(Raw data begins)

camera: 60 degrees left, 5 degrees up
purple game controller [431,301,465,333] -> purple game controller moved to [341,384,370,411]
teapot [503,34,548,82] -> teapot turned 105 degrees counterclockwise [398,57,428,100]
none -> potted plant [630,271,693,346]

(Raw data ends)

▶ About this task:
In the listing above, find each line with the word "degrees" and copy it out.

▶ Worked solution:
camera: 60 degrees left, 5 degrees up
teapot [503,34,548,82] -> teapot turned 105 degrees counterclockwise [398,57,428,100]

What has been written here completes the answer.